La rémunération de ces prescriptions est inférieure à 2,50 € ce qui pénalise fortement l’économie des officines en faisant chuter la valeur ajoutée moyenne apportée par les ventes, la dégradation économique étant d’autant plus forte que la concentration médicale est élevée.
En ne tenant pas compte de la façon dont se répartissent les dépenses il est impossible de prévoir les effets économiques des PLFSS sur les professions de santé concernées, le paradoxe étant, par exemple, que si le déremboursement des médicaments inefficaces ou inutiles était mis en place cela entrainerait des économies pour la Sécurité Sociale basées sur la seule diminution du nombre des consultations pour les médecins généralistes, ce qui, pour ceux situés dans les régions en surconcentration, comme la région parisienne, reviendrait à diviser par 2 le nombre de leurs consultations provoquant ainsi une nette diminution de leurs revenus.
Dans un tel cas de figure l’économie officinale souffrirait moins que l’économie des cabinets médicaux qui se retrouverait privée du carburant qui l’alimente : le médicament inutile remboursable.
La simple consultation des différents rapports ou statistiques gouvernementales mis à notre disposition montre que la politique de santé repose le plus souvent sur des affirmations dénuées de tout fondement.
La population française augmente tout en vieillissant, de 2000 à 2010 elle a augmenté de 6,84% alors que les volumes des médicaments consommés n’ont augmenté que de 3,62% sur la même période. Peut-on alors parler de consommation excessive puisqu’il est constaté que 90% de la progression des dépenses de santé est due à l’augmentation régulière du nombre des malades chroniques. Si en 10 ans le total des unités dispensées annuellement a progressé de 120 millions, le nombre des unités dispensées pour les seuls traitements chroniques a progressé de 300 millions, la consommation apparente étant plus faible du fait de la politique de déremboursement pour les médicaments.

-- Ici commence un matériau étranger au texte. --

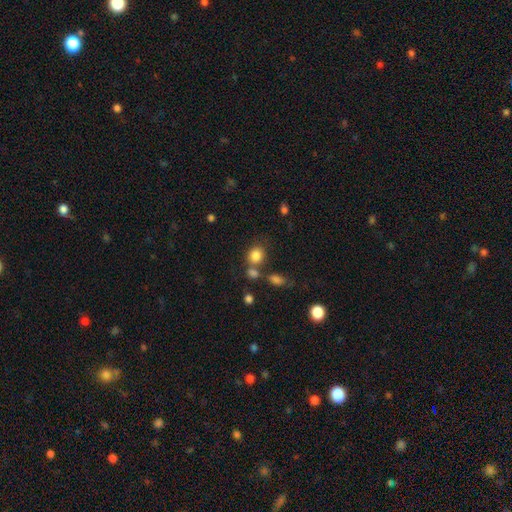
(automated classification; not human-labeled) A smooth galaxy with no disk features (83%) that is round (73%).

Vote fractions:
- Smooth or featured? smooth: 83% / star or artifact: 11% / featured or disk: 6%
- How rounded? round: 73% / in between: 26% / cigar-shaped: 1%
- Merging? none: 59% / merger: 23% / minor disturbance: 12% / major disturbance: 6%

Avec la consommation élevée est associée l’affirmation d’un médicament trop cher, le prix des génériques serait, entre autre, trop élevé comparativement à nos voisins européens, mais dans le rapport sur l’évolution de l’ONDAM il est fait référence à une étude anglaise de février 2012 qui montre que le médicament français est le moins cher d’Europe.
Avec une rémunération à la boîte pouvant varier de moins de 2 € à près de 3 € selon les pharmacies, pour une rémunération moyenne, seuil de la rentabilité, située à 2,35 €, le pharmacien français possède une des rémunérations à la boîte parmi les plus faibles d’Europe très éloigné du minimum de perception de 3,88 € du pharmacien belge ou de 8 € du pharmacien allemand.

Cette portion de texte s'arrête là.